I am learning now about parsers on my Theory Of Compilation course. I need to find an example for grammar which is in LL(1) but not in LALR. I know it should be exist. ple
From the Dragon book (Second Edition, p. 242):
The class of grammars that can be parsed using LR methods is a proper superset of the class of grammars that can be parsed with predictive or LL methods. For a grammar to be LR(k), we must be able to recognize the occurrence of the right side of a production in a right-sentential form, with k input symbols of lookahead. This requirement is far less stringent than that for LL(k) grammars where we must be able to recognize the use of a production seeing only the first k symbols of what the right side derives. Thus, it should not be surprising that LR grammars can describe more languages than LL grammars.

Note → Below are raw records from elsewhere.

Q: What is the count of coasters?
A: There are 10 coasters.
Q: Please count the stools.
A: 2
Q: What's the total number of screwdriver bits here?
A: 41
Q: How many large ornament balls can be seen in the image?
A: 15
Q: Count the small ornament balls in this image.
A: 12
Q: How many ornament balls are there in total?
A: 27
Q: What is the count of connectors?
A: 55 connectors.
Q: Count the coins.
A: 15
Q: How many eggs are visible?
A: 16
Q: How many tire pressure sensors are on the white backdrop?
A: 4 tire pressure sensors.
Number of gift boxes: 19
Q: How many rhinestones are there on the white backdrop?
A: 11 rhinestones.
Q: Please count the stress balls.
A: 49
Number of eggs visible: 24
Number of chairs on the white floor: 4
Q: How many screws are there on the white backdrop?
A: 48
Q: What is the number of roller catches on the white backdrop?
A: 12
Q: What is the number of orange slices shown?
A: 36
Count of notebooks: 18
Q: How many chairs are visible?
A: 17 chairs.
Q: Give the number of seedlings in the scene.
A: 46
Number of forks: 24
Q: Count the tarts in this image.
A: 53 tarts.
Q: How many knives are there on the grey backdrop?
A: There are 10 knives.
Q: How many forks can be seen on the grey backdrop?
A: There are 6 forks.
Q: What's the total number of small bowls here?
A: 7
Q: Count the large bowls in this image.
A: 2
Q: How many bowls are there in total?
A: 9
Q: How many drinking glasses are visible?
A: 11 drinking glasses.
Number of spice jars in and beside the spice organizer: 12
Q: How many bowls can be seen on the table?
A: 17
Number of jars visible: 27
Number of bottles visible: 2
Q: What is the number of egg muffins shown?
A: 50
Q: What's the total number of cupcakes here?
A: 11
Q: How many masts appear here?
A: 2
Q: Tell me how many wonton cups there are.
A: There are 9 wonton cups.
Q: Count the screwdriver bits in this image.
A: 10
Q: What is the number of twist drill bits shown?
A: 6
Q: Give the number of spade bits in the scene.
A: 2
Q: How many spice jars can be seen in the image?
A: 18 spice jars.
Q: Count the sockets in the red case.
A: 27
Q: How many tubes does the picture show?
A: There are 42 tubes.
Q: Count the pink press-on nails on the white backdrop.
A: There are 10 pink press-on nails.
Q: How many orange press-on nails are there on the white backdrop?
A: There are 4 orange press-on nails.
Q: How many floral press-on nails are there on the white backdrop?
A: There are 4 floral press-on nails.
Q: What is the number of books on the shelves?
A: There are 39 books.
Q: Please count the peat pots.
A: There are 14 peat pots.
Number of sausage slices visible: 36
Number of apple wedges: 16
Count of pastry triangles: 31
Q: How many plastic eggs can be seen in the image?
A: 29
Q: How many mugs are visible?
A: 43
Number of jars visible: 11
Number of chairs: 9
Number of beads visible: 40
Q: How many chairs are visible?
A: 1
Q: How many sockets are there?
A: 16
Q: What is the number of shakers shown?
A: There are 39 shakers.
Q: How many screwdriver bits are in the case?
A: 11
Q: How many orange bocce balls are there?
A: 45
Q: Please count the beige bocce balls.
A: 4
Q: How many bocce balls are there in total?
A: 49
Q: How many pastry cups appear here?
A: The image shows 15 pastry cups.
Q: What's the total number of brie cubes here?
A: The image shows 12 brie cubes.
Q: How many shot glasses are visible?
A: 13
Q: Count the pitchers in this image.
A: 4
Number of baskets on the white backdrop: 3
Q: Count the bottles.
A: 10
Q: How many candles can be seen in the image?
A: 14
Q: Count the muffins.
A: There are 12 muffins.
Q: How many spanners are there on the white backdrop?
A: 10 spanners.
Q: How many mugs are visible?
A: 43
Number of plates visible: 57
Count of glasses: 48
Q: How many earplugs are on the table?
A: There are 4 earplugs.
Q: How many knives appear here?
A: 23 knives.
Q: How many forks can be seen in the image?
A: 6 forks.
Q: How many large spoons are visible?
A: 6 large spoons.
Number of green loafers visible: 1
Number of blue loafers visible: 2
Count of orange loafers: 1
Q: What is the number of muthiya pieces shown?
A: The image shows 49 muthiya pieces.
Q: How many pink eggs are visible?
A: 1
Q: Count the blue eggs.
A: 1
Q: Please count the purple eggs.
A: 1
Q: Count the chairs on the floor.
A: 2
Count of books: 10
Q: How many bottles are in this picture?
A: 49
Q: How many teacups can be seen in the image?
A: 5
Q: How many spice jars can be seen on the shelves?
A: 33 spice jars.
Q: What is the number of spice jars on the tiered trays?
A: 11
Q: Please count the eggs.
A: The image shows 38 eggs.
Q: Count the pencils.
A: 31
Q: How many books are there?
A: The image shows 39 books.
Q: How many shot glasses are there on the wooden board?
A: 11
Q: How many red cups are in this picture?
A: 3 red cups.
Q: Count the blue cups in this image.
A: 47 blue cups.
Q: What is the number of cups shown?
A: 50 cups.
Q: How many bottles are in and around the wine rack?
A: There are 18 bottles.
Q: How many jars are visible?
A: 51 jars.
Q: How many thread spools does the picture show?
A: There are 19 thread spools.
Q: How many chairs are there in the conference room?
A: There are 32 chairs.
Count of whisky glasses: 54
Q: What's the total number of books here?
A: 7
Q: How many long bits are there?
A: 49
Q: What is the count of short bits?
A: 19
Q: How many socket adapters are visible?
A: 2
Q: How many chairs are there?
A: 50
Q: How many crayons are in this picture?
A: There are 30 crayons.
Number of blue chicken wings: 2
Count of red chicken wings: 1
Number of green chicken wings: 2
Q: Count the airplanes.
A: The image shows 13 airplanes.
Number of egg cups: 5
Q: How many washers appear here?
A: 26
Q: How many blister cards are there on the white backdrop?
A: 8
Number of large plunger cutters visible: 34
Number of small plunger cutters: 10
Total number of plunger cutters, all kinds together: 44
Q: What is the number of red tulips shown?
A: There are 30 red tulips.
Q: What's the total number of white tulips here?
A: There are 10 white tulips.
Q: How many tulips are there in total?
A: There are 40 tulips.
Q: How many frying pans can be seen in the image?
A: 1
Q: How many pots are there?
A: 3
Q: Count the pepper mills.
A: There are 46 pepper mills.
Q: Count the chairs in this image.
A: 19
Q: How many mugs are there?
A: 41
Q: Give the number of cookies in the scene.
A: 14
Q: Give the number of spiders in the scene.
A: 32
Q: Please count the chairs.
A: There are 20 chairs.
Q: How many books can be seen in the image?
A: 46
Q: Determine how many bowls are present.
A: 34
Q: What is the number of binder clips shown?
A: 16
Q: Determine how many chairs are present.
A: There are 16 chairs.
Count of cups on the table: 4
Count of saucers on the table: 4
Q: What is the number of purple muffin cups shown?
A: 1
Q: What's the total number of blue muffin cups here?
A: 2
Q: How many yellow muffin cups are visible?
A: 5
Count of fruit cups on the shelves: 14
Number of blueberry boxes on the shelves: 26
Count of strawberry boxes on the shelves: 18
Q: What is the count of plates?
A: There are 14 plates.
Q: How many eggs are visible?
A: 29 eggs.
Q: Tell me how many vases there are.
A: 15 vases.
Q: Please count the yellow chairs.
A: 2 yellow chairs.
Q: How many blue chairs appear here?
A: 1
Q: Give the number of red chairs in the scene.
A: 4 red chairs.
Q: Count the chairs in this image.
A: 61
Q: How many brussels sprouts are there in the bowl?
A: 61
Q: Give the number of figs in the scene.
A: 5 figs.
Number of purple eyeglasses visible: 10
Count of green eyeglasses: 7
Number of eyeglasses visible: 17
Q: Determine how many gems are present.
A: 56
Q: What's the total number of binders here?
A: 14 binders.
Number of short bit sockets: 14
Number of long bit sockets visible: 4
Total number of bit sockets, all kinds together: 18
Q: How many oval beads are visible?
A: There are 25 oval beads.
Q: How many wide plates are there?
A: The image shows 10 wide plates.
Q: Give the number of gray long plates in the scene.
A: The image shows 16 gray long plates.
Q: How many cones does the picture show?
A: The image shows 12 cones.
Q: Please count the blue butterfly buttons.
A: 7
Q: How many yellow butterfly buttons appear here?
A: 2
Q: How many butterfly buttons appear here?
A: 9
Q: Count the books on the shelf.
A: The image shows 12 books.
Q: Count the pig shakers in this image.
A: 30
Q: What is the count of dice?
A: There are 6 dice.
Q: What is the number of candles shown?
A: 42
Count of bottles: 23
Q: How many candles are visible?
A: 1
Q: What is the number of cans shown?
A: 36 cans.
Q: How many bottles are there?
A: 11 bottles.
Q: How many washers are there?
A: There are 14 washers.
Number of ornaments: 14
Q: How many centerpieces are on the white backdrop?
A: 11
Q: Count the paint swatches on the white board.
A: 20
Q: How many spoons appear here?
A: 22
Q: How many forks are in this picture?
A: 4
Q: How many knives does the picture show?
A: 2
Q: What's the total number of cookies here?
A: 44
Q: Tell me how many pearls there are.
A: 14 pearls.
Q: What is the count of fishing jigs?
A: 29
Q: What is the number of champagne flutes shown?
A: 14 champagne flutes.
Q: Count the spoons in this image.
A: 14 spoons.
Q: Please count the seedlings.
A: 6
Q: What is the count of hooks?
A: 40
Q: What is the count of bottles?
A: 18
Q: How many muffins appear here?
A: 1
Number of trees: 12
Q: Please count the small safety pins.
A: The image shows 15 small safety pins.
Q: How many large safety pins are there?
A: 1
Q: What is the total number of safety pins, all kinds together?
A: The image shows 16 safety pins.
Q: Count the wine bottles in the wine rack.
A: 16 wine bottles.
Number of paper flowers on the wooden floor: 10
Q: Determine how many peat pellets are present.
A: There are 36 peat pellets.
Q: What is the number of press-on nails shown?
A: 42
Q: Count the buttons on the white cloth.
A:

Some googling brings up this example for a non-LALR(1) grammar, which is LL(1):
S ::= '(' X
| E ']'
| F ')'
X ::= E ')'
| F ']'
E ::= A
F ::= A
A ::= ε
The LALR(1) construction fails, because there is a reduce-reduce conflict between E and F. In the set of LR(0) states, there is a state made up of
E ::= A . ;
F ::= A . ;
which is needed for both S and X contexts. The LALR(1) lookahead sets for these items thus mix up tokens originating from the S and X productions. This is different for LR(1), where there are different states for these cases.
With LL(1), decisions are made by looking at FIRST sets of the alternatives, where ')' and ']' always occur in different alternatives.